Count how many lines of the material contain the string "oldukça", then give that number and nothing more.

____ Material shown

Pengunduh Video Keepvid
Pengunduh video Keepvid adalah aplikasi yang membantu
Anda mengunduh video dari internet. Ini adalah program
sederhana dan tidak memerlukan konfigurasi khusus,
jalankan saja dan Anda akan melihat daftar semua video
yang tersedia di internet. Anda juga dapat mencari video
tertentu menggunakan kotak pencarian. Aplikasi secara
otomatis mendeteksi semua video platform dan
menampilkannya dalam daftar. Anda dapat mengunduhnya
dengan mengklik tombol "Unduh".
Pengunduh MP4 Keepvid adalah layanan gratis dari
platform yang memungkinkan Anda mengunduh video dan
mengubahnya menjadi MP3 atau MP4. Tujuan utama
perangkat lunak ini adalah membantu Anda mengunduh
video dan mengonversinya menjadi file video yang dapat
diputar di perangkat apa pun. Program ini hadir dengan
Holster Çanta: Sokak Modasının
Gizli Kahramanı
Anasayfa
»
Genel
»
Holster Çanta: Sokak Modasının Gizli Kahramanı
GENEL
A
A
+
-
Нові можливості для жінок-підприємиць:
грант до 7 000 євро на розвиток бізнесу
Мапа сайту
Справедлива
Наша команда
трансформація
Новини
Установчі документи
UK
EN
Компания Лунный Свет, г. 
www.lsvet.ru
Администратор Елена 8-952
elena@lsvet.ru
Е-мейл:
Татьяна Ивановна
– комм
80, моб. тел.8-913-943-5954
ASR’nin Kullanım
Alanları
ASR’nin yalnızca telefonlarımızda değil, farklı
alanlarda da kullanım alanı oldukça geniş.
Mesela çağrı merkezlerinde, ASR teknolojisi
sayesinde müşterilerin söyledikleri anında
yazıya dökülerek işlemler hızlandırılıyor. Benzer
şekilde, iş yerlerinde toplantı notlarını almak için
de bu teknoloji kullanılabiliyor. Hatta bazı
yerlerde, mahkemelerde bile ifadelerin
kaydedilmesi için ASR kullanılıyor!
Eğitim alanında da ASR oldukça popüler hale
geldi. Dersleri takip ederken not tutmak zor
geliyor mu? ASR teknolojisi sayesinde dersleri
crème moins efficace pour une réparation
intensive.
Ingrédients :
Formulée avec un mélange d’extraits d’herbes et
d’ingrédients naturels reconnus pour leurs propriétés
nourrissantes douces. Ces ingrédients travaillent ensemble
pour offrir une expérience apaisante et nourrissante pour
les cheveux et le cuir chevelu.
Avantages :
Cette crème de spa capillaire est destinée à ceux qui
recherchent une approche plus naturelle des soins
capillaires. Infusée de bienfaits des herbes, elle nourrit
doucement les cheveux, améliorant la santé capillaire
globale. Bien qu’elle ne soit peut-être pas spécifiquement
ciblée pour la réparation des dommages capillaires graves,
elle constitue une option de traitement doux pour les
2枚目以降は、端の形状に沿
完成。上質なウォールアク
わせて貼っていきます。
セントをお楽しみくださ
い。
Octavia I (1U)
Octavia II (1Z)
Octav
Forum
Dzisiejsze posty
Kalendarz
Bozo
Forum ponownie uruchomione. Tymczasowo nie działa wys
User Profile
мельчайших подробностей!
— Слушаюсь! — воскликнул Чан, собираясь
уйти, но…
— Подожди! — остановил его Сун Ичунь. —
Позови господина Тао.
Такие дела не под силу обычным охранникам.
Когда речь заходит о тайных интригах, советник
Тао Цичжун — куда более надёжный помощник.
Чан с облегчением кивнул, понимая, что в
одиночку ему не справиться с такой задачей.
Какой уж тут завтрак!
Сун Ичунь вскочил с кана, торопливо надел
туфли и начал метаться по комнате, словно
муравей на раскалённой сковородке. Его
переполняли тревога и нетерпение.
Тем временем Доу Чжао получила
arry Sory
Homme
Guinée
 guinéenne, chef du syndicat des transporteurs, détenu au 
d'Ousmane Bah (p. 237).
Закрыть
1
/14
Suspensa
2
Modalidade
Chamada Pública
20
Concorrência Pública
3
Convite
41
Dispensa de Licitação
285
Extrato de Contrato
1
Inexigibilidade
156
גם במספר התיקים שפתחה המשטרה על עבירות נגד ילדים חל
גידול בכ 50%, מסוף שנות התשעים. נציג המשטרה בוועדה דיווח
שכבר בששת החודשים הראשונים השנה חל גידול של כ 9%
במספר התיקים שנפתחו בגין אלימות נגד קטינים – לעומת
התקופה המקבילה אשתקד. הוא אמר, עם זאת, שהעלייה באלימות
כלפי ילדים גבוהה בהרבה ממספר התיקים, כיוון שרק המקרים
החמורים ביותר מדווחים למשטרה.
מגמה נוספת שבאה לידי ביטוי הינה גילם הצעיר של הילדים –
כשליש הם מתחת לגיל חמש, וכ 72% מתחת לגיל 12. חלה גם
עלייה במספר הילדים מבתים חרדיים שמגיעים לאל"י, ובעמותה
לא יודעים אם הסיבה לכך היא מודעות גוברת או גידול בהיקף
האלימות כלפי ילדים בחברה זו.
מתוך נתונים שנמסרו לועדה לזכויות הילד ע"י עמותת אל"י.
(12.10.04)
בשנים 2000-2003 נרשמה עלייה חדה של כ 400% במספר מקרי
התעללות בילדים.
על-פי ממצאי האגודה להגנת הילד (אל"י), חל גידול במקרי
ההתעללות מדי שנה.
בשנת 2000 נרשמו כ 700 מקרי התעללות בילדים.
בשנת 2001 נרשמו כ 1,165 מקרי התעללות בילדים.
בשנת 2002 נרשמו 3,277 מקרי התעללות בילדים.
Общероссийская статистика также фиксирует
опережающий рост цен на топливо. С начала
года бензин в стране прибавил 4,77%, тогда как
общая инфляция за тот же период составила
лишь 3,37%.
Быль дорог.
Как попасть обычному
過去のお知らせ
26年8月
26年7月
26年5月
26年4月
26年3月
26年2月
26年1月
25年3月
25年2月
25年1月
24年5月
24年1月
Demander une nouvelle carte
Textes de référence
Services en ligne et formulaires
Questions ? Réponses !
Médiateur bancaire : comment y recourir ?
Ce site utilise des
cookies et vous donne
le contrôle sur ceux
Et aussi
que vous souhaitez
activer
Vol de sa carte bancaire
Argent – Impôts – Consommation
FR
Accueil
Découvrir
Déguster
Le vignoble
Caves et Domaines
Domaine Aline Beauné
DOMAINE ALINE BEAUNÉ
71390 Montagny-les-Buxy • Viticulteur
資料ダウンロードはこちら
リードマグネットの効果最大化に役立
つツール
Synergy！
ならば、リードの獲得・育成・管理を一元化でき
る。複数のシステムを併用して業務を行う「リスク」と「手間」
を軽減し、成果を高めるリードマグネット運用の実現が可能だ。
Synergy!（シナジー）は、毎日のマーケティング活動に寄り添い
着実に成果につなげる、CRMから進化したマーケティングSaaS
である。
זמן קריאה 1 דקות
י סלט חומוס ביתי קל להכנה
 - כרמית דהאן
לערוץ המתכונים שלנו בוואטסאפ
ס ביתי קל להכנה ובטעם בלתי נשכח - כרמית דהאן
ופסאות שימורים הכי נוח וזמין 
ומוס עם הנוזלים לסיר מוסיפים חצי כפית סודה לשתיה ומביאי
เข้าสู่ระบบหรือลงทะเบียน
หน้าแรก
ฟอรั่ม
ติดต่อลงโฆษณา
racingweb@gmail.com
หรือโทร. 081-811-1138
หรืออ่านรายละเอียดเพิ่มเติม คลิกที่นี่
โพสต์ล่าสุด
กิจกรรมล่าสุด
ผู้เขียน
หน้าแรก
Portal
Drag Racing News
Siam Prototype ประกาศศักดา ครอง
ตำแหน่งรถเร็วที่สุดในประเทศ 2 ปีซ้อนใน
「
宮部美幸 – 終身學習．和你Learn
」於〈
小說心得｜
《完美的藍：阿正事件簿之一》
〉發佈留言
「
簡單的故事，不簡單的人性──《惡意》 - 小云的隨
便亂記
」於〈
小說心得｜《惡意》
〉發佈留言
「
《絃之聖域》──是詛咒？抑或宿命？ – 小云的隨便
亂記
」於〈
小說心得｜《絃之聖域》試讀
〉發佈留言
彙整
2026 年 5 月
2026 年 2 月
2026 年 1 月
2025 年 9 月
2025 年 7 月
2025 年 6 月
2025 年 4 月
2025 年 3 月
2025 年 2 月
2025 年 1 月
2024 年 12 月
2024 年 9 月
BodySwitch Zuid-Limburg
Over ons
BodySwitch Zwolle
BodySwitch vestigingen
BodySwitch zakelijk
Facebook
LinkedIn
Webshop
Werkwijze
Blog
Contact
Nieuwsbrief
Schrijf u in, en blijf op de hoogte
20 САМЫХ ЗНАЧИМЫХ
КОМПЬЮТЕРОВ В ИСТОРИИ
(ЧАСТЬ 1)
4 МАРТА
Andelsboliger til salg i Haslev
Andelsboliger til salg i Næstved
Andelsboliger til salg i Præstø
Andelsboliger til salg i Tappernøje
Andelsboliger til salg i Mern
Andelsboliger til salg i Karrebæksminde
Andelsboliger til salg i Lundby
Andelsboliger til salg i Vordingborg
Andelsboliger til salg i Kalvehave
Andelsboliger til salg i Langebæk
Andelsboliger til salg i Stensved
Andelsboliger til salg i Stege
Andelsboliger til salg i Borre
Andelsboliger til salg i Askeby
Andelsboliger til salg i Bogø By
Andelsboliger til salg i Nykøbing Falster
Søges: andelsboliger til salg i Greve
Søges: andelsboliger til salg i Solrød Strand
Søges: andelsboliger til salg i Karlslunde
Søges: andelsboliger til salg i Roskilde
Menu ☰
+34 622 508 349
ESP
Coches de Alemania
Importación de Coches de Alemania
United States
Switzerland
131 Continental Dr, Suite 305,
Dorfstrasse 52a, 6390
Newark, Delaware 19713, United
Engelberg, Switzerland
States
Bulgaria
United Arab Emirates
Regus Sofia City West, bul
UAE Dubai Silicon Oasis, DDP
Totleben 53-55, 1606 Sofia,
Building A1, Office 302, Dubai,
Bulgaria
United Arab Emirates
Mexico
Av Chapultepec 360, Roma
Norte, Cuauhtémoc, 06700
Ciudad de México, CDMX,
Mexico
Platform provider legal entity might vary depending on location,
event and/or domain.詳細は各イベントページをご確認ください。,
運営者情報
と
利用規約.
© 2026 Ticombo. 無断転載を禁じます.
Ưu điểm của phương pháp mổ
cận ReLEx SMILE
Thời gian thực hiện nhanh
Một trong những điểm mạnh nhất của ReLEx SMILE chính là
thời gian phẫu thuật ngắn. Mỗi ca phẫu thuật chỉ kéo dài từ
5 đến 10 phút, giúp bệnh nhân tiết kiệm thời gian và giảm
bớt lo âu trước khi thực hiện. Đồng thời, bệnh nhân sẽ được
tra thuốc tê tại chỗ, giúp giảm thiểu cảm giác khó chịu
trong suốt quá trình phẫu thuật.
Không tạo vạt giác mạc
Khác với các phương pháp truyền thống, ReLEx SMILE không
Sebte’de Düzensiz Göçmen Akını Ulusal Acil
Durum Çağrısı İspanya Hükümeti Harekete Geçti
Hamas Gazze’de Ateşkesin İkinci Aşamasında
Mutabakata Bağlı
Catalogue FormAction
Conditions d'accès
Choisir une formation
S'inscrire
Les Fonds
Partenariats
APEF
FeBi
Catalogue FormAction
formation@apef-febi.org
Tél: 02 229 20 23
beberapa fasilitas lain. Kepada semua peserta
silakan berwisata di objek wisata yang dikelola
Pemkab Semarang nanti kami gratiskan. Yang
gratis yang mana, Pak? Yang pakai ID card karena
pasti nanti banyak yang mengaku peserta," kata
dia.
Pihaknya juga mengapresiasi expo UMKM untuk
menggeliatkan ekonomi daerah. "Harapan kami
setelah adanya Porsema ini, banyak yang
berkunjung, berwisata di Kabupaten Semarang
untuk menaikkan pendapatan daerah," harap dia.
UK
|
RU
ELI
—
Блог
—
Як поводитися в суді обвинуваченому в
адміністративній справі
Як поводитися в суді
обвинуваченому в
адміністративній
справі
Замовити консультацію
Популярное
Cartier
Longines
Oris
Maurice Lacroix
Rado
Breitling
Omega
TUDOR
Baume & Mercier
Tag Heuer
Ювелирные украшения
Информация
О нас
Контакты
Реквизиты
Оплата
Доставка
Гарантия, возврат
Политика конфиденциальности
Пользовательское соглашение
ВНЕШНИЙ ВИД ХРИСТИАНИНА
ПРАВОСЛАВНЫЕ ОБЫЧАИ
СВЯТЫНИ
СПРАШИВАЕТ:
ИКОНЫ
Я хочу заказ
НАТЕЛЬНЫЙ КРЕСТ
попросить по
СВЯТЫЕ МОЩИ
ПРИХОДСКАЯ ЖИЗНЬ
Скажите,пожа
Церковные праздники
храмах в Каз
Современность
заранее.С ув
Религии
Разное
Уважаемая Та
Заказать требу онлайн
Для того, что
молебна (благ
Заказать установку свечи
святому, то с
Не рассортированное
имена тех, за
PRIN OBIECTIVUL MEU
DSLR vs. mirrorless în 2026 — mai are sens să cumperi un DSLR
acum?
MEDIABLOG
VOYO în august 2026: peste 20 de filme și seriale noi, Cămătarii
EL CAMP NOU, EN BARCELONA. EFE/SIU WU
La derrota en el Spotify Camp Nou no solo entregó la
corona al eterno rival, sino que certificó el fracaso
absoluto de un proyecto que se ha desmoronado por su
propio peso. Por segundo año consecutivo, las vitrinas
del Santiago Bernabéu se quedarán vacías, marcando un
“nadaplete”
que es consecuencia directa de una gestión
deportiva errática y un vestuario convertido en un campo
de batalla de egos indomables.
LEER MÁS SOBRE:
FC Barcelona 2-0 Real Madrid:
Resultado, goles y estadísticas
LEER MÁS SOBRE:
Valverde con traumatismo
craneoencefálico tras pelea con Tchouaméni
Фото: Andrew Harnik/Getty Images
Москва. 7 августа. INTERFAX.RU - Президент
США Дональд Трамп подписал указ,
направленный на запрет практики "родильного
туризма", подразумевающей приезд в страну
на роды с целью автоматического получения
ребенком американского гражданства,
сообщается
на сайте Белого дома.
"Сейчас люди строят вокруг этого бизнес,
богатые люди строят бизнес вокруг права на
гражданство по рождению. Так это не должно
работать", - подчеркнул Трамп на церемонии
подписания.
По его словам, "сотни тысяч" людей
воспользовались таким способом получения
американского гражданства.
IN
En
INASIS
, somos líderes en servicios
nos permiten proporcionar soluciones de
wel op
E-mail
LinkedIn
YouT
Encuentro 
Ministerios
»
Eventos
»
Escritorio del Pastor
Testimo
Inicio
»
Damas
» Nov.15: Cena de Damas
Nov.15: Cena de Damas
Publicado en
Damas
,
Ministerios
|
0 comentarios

________

■ **Answer to the exercise**: 2